Using the records below, quote only the span that opens with the line containing "boid_y_vals[0] = boid_y_vals[0] + 1;" and closes with the line containing "Image data address", exactly and inclusively.
========================================================================
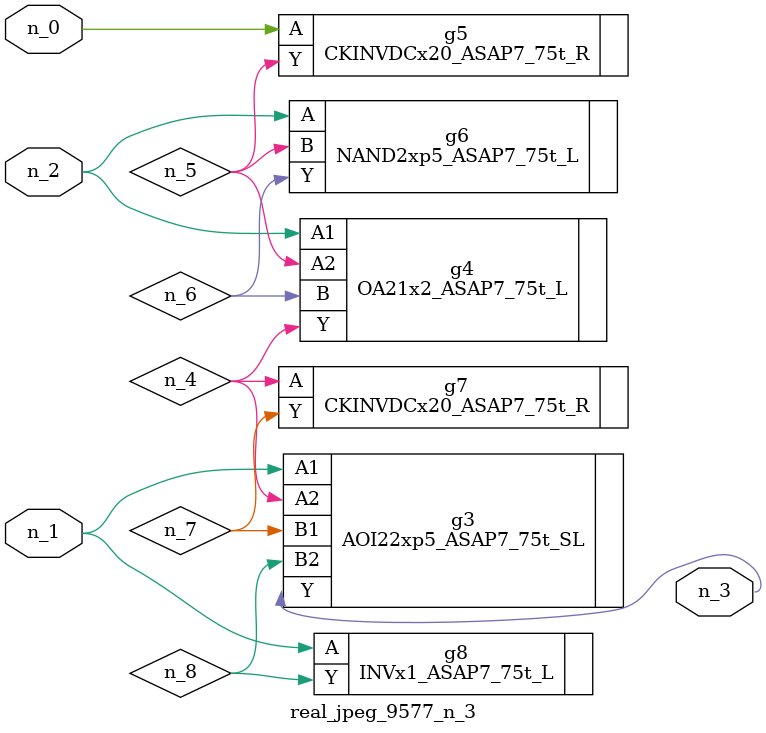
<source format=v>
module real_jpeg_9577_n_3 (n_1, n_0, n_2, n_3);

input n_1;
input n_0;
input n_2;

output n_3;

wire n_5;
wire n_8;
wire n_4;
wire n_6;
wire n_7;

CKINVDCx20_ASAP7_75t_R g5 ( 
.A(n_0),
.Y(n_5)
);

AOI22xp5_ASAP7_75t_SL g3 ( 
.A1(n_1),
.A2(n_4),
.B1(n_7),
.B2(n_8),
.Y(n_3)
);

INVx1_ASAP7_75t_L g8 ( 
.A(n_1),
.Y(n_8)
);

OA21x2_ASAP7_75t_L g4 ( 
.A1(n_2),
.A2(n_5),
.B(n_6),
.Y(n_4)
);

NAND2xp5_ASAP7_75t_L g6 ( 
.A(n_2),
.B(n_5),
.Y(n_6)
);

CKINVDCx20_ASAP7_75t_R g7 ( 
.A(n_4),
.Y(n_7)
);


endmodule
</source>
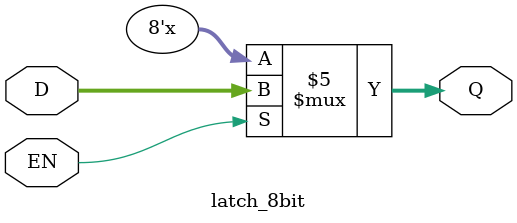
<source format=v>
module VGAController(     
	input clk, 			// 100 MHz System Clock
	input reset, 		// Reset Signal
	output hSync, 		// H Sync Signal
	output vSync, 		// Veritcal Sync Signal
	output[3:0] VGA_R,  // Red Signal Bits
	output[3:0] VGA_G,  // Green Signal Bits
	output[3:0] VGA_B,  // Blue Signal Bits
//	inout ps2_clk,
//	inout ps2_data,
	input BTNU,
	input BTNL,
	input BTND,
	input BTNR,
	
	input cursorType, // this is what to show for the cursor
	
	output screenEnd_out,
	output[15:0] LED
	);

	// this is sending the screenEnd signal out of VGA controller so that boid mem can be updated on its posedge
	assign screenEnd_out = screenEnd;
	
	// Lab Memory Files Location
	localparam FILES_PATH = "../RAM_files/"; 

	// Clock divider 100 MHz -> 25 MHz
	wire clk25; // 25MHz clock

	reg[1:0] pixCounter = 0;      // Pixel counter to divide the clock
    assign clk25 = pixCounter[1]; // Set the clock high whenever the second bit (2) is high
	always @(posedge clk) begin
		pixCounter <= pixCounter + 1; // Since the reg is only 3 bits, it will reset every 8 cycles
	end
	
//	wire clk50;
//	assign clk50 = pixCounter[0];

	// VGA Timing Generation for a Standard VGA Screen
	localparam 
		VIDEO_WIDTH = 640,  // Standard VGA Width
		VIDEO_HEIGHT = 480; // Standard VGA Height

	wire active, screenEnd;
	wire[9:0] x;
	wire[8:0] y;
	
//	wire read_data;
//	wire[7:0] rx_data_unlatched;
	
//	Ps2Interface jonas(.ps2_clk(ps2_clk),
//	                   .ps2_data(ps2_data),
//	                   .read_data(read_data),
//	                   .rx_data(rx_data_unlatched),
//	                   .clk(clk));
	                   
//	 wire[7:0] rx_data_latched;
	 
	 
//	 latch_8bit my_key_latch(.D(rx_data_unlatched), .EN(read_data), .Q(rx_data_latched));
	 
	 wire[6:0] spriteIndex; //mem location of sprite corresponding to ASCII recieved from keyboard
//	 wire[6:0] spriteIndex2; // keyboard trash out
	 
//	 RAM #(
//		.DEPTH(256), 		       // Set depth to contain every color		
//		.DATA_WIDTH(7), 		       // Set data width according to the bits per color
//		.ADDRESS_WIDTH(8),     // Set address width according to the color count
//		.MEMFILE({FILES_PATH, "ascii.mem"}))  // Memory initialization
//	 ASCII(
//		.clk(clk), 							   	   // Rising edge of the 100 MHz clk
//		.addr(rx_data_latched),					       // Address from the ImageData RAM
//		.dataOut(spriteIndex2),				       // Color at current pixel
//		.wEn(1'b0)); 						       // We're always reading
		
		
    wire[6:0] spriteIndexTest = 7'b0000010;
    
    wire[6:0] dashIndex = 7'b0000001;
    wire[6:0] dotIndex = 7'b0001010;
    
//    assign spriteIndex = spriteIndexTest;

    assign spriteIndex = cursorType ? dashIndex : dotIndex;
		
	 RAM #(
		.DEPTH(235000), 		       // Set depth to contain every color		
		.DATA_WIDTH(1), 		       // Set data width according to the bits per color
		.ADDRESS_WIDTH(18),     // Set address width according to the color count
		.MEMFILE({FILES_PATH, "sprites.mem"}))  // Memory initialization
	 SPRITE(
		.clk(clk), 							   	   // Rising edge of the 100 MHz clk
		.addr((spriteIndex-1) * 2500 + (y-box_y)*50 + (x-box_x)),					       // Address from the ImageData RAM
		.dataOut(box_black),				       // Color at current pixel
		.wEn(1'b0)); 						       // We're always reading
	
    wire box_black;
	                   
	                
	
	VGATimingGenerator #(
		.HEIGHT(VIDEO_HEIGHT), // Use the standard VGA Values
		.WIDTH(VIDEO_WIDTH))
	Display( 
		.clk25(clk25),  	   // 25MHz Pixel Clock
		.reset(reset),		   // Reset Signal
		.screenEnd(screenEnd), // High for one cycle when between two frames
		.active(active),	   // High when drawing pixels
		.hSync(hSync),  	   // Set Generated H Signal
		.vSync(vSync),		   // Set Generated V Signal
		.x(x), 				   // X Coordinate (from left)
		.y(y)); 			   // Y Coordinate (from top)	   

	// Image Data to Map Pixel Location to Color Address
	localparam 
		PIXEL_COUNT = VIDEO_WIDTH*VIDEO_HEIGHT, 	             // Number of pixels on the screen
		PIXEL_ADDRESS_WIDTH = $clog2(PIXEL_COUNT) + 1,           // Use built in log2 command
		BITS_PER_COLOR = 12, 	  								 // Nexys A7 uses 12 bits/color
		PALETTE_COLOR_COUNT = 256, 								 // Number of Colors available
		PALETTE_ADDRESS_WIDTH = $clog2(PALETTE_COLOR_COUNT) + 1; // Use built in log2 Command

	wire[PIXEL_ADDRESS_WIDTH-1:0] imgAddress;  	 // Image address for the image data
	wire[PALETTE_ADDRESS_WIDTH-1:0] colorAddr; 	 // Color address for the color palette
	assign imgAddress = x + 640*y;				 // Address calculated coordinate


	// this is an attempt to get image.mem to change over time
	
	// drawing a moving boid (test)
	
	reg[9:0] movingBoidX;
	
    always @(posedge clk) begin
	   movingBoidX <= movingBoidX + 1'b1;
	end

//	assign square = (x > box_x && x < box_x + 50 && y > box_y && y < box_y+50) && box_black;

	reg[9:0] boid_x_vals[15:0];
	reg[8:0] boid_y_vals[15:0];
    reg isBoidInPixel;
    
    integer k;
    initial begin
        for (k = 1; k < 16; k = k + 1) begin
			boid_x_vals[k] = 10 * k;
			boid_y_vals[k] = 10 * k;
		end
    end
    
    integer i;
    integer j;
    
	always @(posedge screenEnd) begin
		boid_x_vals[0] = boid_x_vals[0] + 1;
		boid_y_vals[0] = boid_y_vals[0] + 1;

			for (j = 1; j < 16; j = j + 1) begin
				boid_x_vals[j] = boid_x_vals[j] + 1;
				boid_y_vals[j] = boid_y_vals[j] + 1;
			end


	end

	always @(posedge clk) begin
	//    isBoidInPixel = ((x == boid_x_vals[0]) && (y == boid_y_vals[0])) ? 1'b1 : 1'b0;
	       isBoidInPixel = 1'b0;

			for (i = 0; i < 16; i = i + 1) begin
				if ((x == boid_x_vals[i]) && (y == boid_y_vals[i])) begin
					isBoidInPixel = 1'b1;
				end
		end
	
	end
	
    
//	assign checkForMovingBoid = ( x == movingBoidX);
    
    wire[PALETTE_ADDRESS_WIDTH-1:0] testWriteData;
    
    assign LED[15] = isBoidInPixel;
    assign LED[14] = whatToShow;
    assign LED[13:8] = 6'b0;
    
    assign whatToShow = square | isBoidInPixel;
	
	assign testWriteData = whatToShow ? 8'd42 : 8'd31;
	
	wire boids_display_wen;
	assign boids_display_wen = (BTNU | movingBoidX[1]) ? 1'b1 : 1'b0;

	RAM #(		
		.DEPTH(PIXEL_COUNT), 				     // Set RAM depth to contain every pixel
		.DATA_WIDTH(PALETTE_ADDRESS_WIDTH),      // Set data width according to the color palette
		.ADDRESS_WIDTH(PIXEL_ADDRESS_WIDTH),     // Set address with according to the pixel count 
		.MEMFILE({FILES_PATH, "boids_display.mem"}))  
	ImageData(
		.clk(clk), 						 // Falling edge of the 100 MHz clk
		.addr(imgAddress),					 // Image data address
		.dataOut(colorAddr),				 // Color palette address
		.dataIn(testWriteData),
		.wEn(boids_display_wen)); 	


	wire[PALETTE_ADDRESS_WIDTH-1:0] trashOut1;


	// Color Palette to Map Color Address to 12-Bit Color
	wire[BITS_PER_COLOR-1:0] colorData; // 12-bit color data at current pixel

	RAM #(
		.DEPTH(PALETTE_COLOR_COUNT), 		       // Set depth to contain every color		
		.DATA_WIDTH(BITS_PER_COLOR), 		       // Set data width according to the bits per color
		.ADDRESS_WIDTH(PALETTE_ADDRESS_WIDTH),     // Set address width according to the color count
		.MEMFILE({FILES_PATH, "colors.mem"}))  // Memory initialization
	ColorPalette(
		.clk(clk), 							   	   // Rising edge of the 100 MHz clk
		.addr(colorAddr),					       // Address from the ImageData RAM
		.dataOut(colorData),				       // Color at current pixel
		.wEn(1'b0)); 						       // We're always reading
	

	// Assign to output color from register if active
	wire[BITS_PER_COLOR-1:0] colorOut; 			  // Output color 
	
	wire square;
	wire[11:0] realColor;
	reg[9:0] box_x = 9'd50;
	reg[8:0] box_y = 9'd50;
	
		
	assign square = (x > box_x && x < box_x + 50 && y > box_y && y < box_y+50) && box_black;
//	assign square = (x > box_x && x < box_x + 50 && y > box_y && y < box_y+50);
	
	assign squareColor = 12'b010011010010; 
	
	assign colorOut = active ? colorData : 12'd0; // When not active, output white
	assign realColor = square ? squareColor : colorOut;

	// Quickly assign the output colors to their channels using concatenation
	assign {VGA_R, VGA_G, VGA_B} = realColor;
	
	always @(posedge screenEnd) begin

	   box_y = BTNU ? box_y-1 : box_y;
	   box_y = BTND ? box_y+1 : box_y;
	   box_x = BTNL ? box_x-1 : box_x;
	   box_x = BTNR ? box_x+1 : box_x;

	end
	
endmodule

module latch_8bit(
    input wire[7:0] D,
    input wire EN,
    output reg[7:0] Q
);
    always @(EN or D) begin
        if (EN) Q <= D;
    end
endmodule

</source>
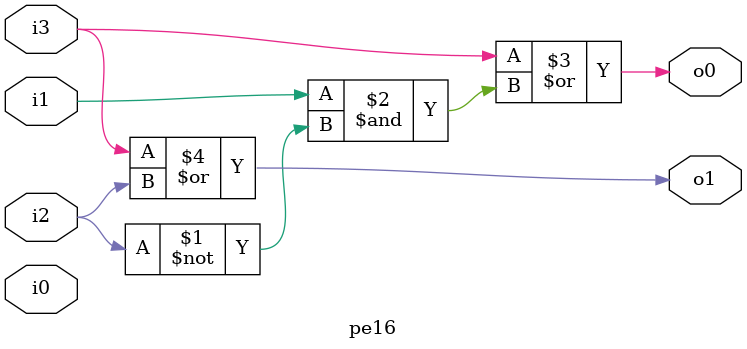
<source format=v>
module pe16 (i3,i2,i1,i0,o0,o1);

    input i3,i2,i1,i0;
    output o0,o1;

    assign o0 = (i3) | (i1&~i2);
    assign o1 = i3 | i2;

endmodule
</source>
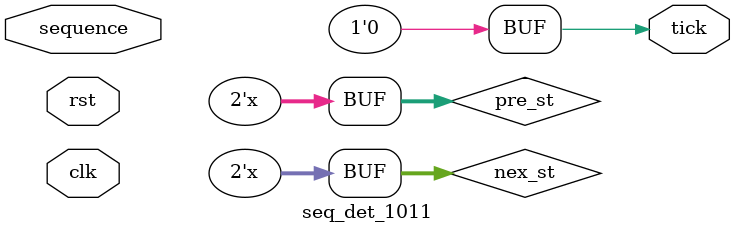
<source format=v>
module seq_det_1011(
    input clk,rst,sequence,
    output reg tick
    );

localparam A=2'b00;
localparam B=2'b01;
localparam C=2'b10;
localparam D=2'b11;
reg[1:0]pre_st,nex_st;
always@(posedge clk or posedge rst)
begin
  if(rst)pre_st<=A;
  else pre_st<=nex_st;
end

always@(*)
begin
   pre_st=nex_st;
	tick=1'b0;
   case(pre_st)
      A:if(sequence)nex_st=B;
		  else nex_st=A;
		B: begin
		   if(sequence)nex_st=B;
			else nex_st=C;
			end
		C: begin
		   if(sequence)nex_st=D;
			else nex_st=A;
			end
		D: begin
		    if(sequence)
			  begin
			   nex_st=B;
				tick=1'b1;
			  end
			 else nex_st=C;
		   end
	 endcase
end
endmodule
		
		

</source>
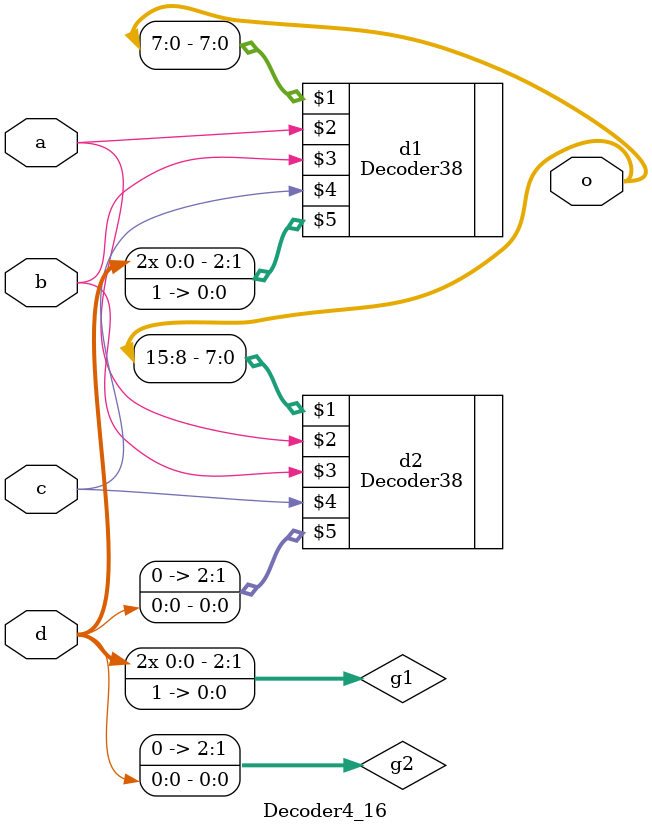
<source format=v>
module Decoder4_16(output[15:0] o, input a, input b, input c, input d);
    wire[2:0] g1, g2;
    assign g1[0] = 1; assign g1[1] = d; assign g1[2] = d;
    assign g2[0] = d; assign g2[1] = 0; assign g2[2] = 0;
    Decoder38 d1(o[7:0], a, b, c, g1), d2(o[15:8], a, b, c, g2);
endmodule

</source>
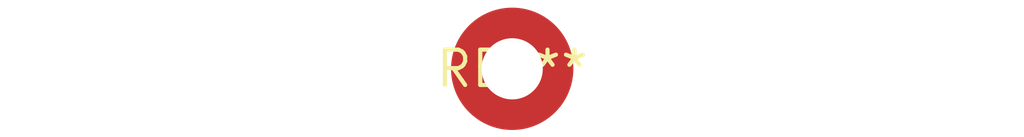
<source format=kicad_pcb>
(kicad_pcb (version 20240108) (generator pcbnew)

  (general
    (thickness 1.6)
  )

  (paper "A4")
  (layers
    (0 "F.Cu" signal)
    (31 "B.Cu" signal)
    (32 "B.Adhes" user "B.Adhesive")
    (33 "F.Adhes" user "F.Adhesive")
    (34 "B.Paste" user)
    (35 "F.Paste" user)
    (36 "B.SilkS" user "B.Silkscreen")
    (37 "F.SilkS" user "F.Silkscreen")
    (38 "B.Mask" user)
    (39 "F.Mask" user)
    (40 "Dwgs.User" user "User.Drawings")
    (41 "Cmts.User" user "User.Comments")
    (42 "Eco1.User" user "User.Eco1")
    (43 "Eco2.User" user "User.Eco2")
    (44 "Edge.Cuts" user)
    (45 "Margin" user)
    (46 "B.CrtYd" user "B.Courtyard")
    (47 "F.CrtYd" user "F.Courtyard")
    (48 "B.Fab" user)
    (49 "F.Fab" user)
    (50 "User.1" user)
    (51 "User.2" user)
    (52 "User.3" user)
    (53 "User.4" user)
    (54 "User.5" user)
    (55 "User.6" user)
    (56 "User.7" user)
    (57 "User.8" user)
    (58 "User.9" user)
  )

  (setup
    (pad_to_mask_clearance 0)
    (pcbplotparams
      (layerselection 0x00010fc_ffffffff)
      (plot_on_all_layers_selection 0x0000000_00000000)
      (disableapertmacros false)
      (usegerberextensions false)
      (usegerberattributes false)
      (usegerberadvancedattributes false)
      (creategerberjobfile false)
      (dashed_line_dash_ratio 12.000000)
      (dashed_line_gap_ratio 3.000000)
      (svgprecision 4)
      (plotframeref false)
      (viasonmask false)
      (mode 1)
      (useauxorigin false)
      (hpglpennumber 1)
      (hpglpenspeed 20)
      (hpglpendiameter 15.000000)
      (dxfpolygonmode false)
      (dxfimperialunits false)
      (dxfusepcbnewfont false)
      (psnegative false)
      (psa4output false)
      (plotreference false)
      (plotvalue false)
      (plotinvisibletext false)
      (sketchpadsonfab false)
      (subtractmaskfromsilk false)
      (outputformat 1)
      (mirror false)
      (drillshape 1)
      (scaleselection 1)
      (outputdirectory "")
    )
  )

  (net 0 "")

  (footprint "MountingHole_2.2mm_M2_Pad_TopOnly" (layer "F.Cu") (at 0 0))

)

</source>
========================================================================
Exercise output:
		boid_y_vals[0] = boid_y_vals[0] + 1;

			for (j = 1; j < 16; j = j + 1) begin
				boid_x_vals[j] = boid_x_vals[j] + 1;
				boid_y_vals[j] = boid_y_vals[j] + 1;
			end


	end

	always @(posedge clk) begin
	//    isBoidInPixel = ((x == boid_x_vals[0]) && (y == boid_y_vals[0])) ? 1'b1 : 1'b0;
	       isBoidInPixel = 1'b0;

			for (i = 0; i < 16; i = i + 1) begin
				if ((x == boid_x_vals[i]) && (y == boid_y_vals[i])) begin
					isBoidInPixel = 1'b1;
				end
		end
	
	end
	
    
//	assign checkForMovingBoid = ( x == movingBoidX);
    
    wire[PALETTE_ADDRESS_WIDTH-1:0] testWriteData;
    
    assign LED[15] = isBoidInPixel;
    assign LED[14] = whatToShow;
    assign LED[13:8] = 6'b0;
    
    assign whatToShow = square | isBoidInPixel;
	
	assign testWriteData = whatToShow ? 8'd42 : 8'd31;
	
	wire boids_display_wen;
	assign boids_display_wen = (BTNU | movingBoidX[1]) ? 1'b1 : 1'b0;

	RAM #(		
		.DEPTH(PIXEL_COUNT), 				     // Set RAM depth to contain every pixel
		.DATA_WIDTH(PALETTE_ADDRESS_WIDTH),      // Set data width according to the color palette
		.ADDRESS_WIDTH(PIXEL_ADDRESS_WIDTH),     // Set address with according to the pixel count 
		.MEMFILE({FILES_PATH, "boids_display.mem"}))  
	ImageData(
		.clk(clk), 						 // Falling edge of the 100 MHz clk
		.addr(imgAddress),					 // Image data address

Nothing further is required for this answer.